**EXERCISE PASSAGE**

SoluBest is a founding member of Israel’s Nanofunctional Materials Consortium (NFM) – in which 13 companies and 12 academic groups seek ways to fabricate and use nano-particles in industrial processes and products.

In the pharmaceuticals arena, SoluBest is currently focusing on anti-infective drugs such as fungal and antibiotic medications, with future plans for anti-cancer, neurological drugs and small peptides. Of the anti-bacterial drugs, the company is concentrating on the macrolide family, particularly azithromycin. It is about to conduct initial clinical trials of SoluAzi, its new nano-version of Pfizer’s azithromycin antibiotic, Azenil.

Another area in which SoluBest is making inroads is in cancer treatment. In battling cancer, insolubility in water – shared by many anti-cancer drugs – presents a major problem, as 80% of the human body is comprised of H20. To meet this challenge as a proof of concept, SoluBest initially turned its attention to the chemotherapeutic agent Taxol – or Paclitaxel – commonly used to combat breast cancer.

While effective, this drug’s insolubility necessitates the addition of two additives, which enable solubility, but cause severe side effects. According to Jaffe, the application of Solumer eliminates the need for these materials. SoluBest is extrapolating this model to other anti-cancer drugs and has chosen future candidates.

SoluBest technology also has great potential for the lucrative field of dermatology, as evidenced by major agreement signed with DermWorx, the US based dermal company. Under the May, 2005 agreement, DermWorx committed itself to a multi- million dollar investment to establish a collaborative enterprise with SoluBest for developing topical medications.

SoluBest is in the middle of its $25 million in venture capital fund raising campaign. With this backing, says Jaffe, the company will continue according to its two-pronged plan of developing its own pipeline of products, based on existing drugs with expiring patents, and at the same time, the company will join forces with external partners to further develop their medicines. Solubest is planning to have its first product on the market within the next three years.

“Between 40 to 60% of drugs have solubility impediments that prevent them from reaching their potential in the body. We can improve these drugs and their delivery,” says Jaffe. “This is a big niche – in the US, large pharmaceutical companies are widely outsourcing this to companies such as SoluBest.”

**TASKS**
a – List the drug categories for which the SoluBest article says the company has future plans.
b – According to the SoluBest article, why is insolubility in water a major problem in battling cancer?
c – Write the next part of the SoluBest article, picking up after its final sentence.

**Saved data entries**
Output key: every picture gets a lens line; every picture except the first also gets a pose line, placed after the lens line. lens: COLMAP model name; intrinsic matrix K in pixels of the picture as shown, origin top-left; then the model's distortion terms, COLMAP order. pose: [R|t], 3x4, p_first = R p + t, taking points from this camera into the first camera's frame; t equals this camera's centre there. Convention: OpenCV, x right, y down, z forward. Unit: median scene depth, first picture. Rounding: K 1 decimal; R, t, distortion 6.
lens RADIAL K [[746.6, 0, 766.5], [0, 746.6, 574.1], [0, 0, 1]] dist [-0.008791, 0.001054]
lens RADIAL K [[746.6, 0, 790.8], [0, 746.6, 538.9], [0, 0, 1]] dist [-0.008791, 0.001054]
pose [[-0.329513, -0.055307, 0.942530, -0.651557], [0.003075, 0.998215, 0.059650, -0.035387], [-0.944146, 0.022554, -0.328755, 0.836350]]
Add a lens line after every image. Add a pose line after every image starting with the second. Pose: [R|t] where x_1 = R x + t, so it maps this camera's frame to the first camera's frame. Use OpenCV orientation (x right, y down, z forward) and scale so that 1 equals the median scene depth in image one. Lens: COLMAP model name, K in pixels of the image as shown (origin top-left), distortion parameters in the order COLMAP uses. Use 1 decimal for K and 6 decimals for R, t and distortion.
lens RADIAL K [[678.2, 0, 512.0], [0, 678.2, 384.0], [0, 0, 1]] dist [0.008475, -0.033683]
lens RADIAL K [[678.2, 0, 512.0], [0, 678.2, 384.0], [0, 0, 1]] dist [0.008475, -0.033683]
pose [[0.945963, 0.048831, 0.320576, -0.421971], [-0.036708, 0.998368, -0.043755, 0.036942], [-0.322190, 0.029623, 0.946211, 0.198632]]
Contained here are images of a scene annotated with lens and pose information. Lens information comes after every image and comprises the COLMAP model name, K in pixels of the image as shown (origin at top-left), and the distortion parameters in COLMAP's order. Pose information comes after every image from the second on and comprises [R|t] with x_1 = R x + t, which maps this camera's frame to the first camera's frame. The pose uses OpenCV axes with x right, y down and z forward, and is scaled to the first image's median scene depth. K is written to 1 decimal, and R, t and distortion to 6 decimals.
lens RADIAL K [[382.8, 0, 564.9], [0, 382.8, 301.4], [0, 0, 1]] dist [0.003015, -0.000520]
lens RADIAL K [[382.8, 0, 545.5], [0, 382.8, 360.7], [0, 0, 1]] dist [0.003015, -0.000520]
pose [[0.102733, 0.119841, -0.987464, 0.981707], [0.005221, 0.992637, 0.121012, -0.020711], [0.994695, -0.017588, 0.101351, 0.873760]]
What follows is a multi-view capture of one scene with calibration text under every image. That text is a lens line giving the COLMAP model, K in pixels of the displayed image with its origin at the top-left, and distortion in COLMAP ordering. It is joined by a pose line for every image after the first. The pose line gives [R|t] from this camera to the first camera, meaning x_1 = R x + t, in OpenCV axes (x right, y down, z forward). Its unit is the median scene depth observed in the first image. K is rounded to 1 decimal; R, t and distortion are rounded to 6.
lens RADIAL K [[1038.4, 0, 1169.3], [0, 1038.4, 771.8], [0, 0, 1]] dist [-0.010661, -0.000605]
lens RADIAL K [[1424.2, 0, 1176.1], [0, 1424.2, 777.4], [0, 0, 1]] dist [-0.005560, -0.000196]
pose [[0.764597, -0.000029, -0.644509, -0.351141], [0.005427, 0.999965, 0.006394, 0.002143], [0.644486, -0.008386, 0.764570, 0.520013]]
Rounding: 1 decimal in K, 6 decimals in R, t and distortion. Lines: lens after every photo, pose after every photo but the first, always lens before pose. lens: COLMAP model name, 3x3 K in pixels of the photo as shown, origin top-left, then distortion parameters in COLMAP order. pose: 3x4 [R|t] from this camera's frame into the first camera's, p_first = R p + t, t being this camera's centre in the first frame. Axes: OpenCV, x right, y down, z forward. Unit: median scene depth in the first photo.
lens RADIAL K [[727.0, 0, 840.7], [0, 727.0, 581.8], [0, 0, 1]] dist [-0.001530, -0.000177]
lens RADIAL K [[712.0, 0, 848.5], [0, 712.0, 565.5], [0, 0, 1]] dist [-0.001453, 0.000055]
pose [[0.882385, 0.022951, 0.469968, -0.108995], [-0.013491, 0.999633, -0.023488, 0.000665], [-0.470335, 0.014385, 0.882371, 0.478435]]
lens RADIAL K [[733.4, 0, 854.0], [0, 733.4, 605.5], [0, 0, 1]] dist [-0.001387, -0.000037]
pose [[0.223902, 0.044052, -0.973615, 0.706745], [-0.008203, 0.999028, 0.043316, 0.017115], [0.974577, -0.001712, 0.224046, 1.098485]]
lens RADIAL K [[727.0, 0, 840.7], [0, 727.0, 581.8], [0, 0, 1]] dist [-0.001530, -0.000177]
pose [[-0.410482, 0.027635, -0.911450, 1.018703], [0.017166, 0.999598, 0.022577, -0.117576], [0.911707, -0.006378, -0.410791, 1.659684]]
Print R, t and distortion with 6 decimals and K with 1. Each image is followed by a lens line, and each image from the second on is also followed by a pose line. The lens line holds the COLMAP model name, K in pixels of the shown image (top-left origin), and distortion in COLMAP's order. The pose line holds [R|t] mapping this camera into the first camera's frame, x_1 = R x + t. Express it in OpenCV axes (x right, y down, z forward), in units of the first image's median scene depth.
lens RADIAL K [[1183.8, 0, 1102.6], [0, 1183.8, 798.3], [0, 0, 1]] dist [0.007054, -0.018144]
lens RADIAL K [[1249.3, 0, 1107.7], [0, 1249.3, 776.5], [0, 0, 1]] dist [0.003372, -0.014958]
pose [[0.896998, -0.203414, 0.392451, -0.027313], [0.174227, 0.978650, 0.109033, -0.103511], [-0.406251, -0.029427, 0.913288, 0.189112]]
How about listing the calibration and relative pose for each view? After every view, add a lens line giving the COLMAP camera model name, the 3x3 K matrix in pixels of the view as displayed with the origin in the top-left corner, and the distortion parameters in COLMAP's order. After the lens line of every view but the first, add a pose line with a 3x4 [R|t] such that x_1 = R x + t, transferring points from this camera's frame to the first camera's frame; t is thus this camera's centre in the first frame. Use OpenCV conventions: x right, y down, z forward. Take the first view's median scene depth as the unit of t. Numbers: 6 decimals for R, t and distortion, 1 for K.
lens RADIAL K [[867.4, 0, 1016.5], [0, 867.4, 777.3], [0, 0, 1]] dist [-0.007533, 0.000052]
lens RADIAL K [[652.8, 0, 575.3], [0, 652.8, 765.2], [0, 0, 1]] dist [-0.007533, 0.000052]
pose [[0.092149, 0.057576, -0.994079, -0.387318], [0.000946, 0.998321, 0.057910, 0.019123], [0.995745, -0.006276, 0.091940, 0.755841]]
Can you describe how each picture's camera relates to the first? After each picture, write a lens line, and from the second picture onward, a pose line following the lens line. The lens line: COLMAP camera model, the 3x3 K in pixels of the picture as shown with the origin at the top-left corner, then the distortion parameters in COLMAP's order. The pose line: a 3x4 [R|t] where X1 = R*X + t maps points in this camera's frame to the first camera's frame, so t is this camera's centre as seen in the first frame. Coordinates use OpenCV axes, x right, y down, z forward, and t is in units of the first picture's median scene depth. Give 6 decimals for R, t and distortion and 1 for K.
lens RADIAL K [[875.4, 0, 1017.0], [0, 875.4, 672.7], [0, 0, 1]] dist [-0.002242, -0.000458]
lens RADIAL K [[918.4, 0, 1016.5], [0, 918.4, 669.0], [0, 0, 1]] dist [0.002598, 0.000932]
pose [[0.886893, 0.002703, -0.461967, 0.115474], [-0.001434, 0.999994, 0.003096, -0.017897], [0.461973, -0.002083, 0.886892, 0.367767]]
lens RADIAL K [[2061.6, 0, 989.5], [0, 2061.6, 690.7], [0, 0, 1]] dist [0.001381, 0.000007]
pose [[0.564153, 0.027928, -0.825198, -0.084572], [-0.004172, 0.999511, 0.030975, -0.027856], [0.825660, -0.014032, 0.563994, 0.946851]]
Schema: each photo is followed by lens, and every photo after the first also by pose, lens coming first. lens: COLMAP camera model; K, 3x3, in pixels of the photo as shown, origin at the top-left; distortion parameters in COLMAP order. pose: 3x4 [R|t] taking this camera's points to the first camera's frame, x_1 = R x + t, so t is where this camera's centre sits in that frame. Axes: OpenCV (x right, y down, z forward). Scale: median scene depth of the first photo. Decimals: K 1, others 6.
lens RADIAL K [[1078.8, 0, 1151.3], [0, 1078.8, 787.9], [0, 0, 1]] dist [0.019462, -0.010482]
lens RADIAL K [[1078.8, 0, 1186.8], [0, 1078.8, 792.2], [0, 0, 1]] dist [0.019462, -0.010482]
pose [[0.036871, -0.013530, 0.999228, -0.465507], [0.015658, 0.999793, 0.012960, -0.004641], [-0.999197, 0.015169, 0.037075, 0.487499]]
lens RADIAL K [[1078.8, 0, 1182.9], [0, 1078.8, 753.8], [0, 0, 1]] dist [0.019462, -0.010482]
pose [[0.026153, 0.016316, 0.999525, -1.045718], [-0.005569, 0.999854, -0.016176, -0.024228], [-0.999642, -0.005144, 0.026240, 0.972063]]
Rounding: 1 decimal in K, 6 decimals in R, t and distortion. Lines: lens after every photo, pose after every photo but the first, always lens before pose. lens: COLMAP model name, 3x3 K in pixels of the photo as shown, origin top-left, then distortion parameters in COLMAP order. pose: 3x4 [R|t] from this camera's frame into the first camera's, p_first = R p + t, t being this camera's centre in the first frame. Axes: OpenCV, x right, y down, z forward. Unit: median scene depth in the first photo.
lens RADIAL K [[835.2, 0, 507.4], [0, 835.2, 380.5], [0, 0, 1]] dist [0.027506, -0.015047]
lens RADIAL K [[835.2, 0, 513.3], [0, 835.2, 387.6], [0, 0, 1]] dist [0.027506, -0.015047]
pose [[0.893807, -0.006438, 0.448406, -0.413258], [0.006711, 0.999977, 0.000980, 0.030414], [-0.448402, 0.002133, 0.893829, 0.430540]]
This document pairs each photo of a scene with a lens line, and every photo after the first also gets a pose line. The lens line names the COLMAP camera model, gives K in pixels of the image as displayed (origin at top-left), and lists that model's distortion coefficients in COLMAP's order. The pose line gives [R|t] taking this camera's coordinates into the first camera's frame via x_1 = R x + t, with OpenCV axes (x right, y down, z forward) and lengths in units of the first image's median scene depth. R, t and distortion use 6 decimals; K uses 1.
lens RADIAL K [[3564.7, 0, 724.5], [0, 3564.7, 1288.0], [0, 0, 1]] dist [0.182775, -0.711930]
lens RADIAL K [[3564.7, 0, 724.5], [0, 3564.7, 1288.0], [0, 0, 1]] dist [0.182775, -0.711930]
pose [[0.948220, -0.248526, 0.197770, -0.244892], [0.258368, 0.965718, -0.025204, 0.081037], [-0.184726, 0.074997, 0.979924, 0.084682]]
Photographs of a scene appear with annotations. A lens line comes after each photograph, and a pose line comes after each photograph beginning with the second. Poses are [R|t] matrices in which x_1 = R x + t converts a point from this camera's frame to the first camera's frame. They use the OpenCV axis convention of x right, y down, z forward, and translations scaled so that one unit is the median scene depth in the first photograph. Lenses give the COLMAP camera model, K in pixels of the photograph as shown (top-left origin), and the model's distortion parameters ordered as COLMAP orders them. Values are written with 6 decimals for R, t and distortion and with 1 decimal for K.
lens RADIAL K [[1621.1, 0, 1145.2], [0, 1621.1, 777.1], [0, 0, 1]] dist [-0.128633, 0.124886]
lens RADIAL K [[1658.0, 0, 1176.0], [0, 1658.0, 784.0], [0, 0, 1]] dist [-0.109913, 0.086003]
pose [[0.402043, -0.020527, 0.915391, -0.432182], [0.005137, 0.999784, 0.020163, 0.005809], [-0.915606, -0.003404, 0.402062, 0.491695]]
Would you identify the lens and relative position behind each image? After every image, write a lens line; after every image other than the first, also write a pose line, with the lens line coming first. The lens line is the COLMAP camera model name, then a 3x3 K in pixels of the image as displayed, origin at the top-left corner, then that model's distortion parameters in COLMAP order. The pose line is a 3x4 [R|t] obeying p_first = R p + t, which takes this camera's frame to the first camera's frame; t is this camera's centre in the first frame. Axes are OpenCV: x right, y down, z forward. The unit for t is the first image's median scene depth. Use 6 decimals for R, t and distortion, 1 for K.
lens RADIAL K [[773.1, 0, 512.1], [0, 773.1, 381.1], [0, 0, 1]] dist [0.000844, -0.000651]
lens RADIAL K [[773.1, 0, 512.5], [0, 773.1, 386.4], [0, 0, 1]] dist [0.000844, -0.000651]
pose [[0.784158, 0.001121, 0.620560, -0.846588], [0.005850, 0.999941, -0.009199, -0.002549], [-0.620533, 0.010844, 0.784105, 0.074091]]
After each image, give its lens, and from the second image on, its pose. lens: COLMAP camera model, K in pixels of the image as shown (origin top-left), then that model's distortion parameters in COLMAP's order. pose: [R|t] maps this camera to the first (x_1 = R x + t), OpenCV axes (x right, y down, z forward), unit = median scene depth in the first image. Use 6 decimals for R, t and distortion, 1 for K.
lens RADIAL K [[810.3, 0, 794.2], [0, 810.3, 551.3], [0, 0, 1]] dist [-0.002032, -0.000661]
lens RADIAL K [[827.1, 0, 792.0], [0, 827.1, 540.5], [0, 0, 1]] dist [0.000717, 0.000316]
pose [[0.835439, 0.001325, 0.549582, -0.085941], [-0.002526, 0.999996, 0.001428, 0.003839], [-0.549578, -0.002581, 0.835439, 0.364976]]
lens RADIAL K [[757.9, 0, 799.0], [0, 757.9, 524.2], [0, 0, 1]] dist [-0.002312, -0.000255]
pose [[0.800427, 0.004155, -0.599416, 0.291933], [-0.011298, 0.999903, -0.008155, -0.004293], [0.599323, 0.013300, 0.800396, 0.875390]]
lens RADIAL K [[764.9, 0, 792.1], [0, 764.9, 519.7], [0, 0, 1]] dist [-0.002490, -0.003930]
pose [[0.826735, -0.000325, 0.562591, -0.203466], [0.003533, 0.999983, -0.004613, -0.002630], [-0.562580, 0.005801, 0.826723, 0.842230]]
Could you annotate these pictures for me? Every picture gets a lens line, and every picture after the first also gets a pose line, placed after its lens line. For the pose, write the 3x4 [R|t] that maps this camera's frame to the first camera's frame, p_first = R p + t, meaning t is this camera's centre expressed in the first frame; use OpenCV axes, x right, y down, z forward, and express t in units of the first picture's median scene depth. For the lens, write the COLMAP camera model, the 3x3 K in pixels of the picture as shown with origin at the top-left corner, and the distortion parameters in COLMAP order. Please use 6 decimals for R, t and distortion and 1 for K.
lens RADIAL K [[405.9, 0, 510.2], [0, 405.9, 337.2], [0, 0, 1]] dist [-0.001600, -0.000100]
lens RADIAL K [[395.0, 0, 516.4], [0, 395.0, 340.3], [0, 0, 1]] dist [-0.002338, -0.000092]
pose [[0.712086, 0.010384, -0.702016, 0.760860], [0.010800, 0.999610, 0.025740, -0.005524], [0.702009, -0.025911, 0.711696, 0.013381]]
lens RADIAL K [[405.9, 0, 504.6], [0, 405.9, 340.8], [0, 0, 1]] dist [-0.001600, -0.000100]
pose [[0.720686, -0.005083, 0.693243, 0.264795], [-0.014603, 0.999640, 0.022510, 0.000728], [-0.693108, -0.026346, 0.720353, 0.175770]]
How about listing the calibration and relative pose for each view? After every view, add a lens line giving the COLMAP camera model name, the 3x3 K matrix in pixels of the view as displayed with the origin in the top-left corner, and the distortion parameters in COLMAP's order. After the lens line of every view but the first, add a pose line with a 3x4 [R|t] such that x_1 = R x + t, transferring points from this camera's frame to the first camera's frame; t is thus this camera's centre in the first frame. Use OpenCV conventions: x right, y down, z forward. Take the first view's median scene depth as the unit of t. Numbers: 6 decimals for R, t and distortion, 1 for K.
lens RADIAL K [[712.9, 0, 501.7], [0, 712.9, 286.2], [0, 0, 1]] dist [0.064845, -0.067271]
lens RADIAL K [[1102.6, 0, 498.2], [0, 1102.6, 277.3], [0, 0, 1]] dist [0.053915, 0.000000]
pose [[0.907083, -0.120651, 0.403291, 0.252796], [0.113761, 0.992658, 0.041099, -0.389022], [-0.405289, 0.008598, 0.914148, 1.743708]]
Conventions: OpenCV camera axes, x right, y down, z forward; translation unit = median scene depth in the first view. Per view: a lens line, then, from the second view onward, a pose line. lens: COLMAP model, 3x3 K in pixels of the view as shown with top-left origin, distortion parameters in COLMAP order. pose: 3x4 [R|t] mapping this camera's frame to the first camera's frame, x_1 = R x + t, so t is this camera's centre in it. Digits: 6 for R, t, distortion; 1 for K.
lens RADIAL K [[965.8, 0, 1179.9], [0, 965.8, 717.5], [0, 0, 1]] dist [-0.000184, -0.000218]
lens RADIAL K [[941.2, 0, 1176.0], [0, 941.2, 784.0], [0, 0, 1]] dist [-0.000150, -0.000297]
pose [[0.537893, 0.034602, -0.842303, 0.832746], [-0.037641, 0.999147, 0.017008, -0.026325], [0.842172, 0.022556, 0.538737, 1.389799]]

**SOLVED TASKS**
a – Anti-cancer drugs, neurological drugs, small peptides

b – Many anti-cancer drugs are insoluble in water. This matters because 80% of the human body is water.

c –
Jaffe adds that new drug development is long-term, expensive and risky, though its payoff can be great. While new drugs cost close to $1 billion and demand 10 to 13 years to develop, reformulation of existing medicines takes between three to five years at a cost of $5 to $10 million.

“This represents a big difference in time and money,” says Jaffe. “Reformulated drugs can be on the market in several years, but their profits will be in a different league from those of new products.”

Having recently celebrated its fourth birthday, SoluBest was founded by international entrepreneur and chemical engineer Erwin Stern, who now serves as CEO and Chairman of the Board, Rina Goldshtein, Volodia Voronel and Alplex BV, a Dutch investment company. Hershman Investments LLC become the second outside investor a year ago, led by Dr. Ronnie Hershman, a prominent New York cardiologist.

Located in the Weizman Science Park that is home to many of Israel’s major biotechnology and pharmaceutical firms, SoluBest employs some 20 people in areas of R&D, engineering and analysis. The Executive VP, Gene Cooper and three members of the Board of Directors are US-based.

With its interdisciplinary, international staff, the company crosses both geographic and scientific borders. “SoluBest represents a cross-section of Israeli society,” says Jaffe, adding that the company employs many scientists who emigrated from the former Soviet Union, as well as Americans, Europeans and native Israelis – chemists, engineers, medical doctors, pharmaceutical and polymer experts, nearly all holding advanced and PhD degrees.

“With their vast collection of expertise, our employees exemplify the highly trained scientific labor force in Israel today,” says Jaffe. “Their pooled know-how promises to improve drug delivery and develop entirely new therapies in pharmacology and to serve an array of other fields.”